Letters – December 2011
I take issue with the headline “Rural Hospital Care May Need Improvement,” (October) because you cannot make the statement without examining the causes for different outcomes and considering the likely outcomes if critical access hospitals were unavailable to initially treat and stabilize patients with life-threatening conditions. The three-bed ICU in our western Colorado 25-bed critical access hospital will soon expand to four.
We can transport by air, but half the time we have weather delays. In good weather, we’re two hours by ground from a tertiary facility and more than three hours from highly specialized care.
To ensure care consistent with accepted standards in larger urban ICUs, we employ very experienced nurses who are committed to excellent care. Half are CCRN certified.
Twice a year we validate nurse competency in high-risk, low-volume procedures. Evidence-based order sets reviewed against care standards address the VAP bundle, sepsis, pneumonia and acute myocardial infarction, with specialized order sets for STEMI and stroke.
We also have invested in telemedicine technology.
I’m proud to work at a critical access hospital in west central Illinois. We have electronic patient records and order entry. Our specialized care unit — we don’t have an ICU — has 24-hour monitoring and staff who verify their competencies at least once a year.
All inpatient and emergency department nurses are BLS and ACLS certified. Most are PALS certified and TNCC prepared. All three shifts do safety huddles at the start of the shift, bedside reporting and hourly rounds.

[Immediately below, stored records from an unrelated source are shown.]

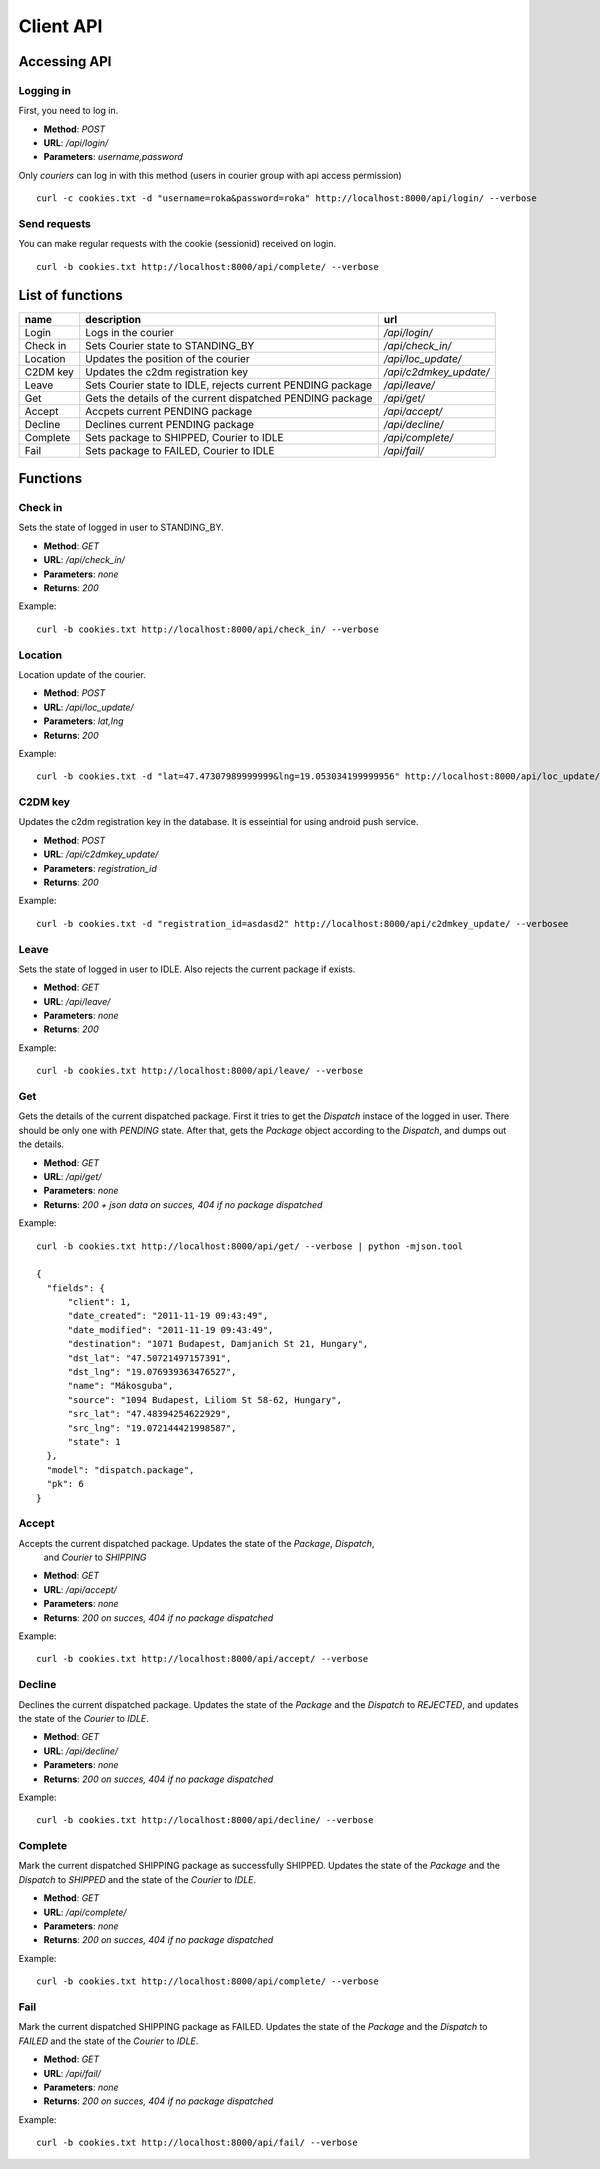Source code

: ==========
Client API
==========
Accessing API
-------------

Logging in
^^^^^^^^^^
First, you need to log in.

- **Method**: `POST`
- **URL**: `/api/login/`
- **Parameters**: `username,password`

Only `couriers` can log in with this method (users in courier group with api access
permission)


::

  curl -c cookies.txt -d "username=roka&password=roka" http://localhost:8000/api/login/ --verbose

Send requests
^^^^^^^^^^^^^
You can make regular requests with the cookie (sessionid) received on login.

::

  curl -b cookies.txt http://localhost:8000/api/complete/ --verbose


List of functions
-----------------
======== =========================================================== ======================
name     description                                                 url
======== =========================================================== ======================
Login    Logs in the courier                                         `/api/login/`
Check in Sets Courier state to STANDING_BY                           `/api/check_in/`
Location Updates the position of the courier                         `/api/loc_update/`
C2DM key Updates the c2dm registration key                           `/api/c2dmkey_update/`
Leave    Sets Courier state to IDLE, rejects current PENDING package `/api/leave/`
Get      Gets the details of the current dispatched PENDING package  `/api/get/`
Accept   Accpets current PENDING package                             `/api/accept/`
Decline  Declines current PENDING package                            `/api/decline/`
Complete Sets package to SHIPPED, Courier to IDLE                    `/api/complete/`
Fail     Sets package to FAILED, Courier to IDLE                     `/api/fail/`
======== =========================================================== ======================

Functions
---------
Check in
^^^^^^^^

Sets the state of logged in user to STANDING_BY.

- **Method**: `GET`
- **URL**: `/api/check_in/`
- **Parameters**: `none`
- **Returns**: `200`

Example:

::

  curl -b cookies.txt http://localhost:8000/api/check_in/ --verbose

Location
^^^^^^^^

Location update of the courier.

- **Method**: `POST`
- **URL**: `/api/loc_update/`
- **Parameters**: `lat,lng`
- **Returns**: `200`

Example:

::

  curl -b cookies.txt -d "lat=47.47307989999999&lng=19.053034199999956" http://localhost:8000/api/loc_update/ --verbose

C2DM key
^^^^^^^^

Updates the c2dm registration key in the database. It is esseintial for using android
push service.

- **Method**: `POST`
- **URL**: `/api/c2dmkey_update/`
- **Parameters**: `registration_id`
- **Returns**: `200`

Example:

::

  curl -b cookies.txt -d "registration_id=asdasd2" http://localhost:8000/api/c2dmkey_update/ --verbosee

Leave
^^^^^

Sets the state of logged in user to IDLE.
Also rejects the current package if exists.

- **Method**: `GET`
- **URL**: `/api/leave/`
- **Parameters**: `none`
- **Returns**: `200`

Example:

::

  curl -b cookies.txt http://localhost:8000/api/leave/ --verbose

Get
^^^

Gets the details of the current dispatched package. First it tries to get the `Dispatch`
instace of the logged in user. There should be only one with `PENDING` state. After that,
gets the `Package` object according to the `Dispatch`,
and dumps out the details.

- **Method**: `GET`
- **URL**: `/api/get/`
- **Parameters**: `none`
- **Returns**: `200 + json data on succes, 404 if no package dispatched`

Example:

::

  curl -b cookies.txt http://localhost:8000/api/get/ --verbose | python -mjson.tool

  {
    "fields": {
        "client": 1, 
        "date_created": "2011-11-19 09:43:49", 
        "date_modified": "2011-11-19 09:43:49", 
        "destination": "1071 Budapest, Damjanich St 21, Hungary", 
        "dst_lat": "47.50721497157391", 
        "dst_lng": "19.076939363476527", 
        "name": "Mákosguba", 
        "source": "1094 Budapest, Liliom St 58-62, Hungary", 
        "src_lat": "47.48394254622929", 
        "src_lng": "19.072144421998587", 
        "state": 1
    }, 
    "model": "dispatch.package", 
    "pk": 6
  }


Accept
^^^^^^

Accepts the current dispatched package. Updates the state of the `Package`, `Dispatch`,
 and `Courier` to `SHIPPING`

- **Method**: `GET`
- **URL**: `/api/accept/`
- **Parameters**: `none`
- **Returns**: `200 on succes, 404 if no package dispatched`

Example:

::

  curl -b cookies.txt http://localhost:8000/api/accept/ --verbose

Decline
^^^^^^^

Declines the current dispatched package. Updates the state of the `Package` and the
`Dispatch` to `REJECTED`, and updates the state of the `Courier` to `IDLE`.

- **Method**: `GET`
- **URL**: `/api/decline/`
- **Parameters**: `none`
- **Returns**: `200 on succes, 404 if no package dispatched`

Example:

::

  curl -b cookies.txt http://localhost:8000/api/decline/ --verbose

Complete
^^^^^^^^

Mark the current dispatched SHIPPING package as successfully SHIPPED.
Updates the state of the `Package` and the `Dispatch` to `SHIPPED` and the state of the
`Courier` to `IDLE`.

- **Method**: `GET`
- **URL**: `/api/complete/`
- **Parameters**: `none`
- **Returns**: `200 on succes, 404 if no package dispatched`

Example:

::

  curl -b cookies.txt http://localhost:8000/api/complete/ --verbose


Fail
^^^^

Mark the current dispatched SHIPPING package as FAILED.
Updates the state of the `Package` and the `Dispatch` to `FAILED` and the state of the
`Courier` to `IDLE`.

- **Method**: `GET`
- **URL**: `/api/fail/`
- **Parameters**: `none`
- **Returns**: `200 on succes, 404 if no package dispatched`

Example:

::

  curl -b cookies.txt http://localhost:8000/api/fail/ --verbose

We don’t have a cardiac cath lab, because we can’t economically support one. But our door-to-cath-lab time is 118 minutes or less, including flight time.
September’s article says “Nurses Earn More With Specialty Certification.” My employer pays for the exam.
As an individual, I continue to advocate for certification to be rewarded in other ways, such as making it part of the clinical ladder program so it qualifies for a pay increase. That has not happened.
But it has not stopped me from pursuing specialty, and now subspecialty, certification for personal growth. It would be even more motivating if we received additional recognition.
Dino Crisostom V. Bueno, Jr.
Certification in itself does not result in higher pay but is a prerequisite for the highest level of our clinical advancement program (CAP). Program members receive a financial incentive that applies to all hours worked. Staff nurses apply to be accepted.
An assigned sponsor helps each applicant compile for committee review a portfolio showing how she or he meets the level standards. Our organization encourages and supports certification by reimbursing for the initial certification exam.
Our progressive care unit manager orchestrates an on-site PCCN review course presented by certified nurses.
In the hospital where I work there is no increase in pay rate after certification or recertification.
Roper St. Francis Healthcare, Charleston, S.C., promotes specialty certification by reimbursing review course and test expenses. Further academic education is promoted with scholarships and tuition reimbursement.
Both of these are recognized with announcements posted throughout the hospital. Further education does not result in an increased salary, but (nurses receive) a small compensation during their performance evaluation the year education is completed.
Our institution has an approved list of recognized certifications. Not all national nursing certifications are accepted or rewarded.
For certifications on the list, we receive a 4 percent bonus when we become certified and a 2 percent bonus for renewal.
About 75 certified nurses attend an annual recognition luncheon. Nurses are not paid to attend.
In “We Can’t Stand Alone” (October) Mary Stahl shows her knack for connecting with others and bringing us all in. Keep up the great work.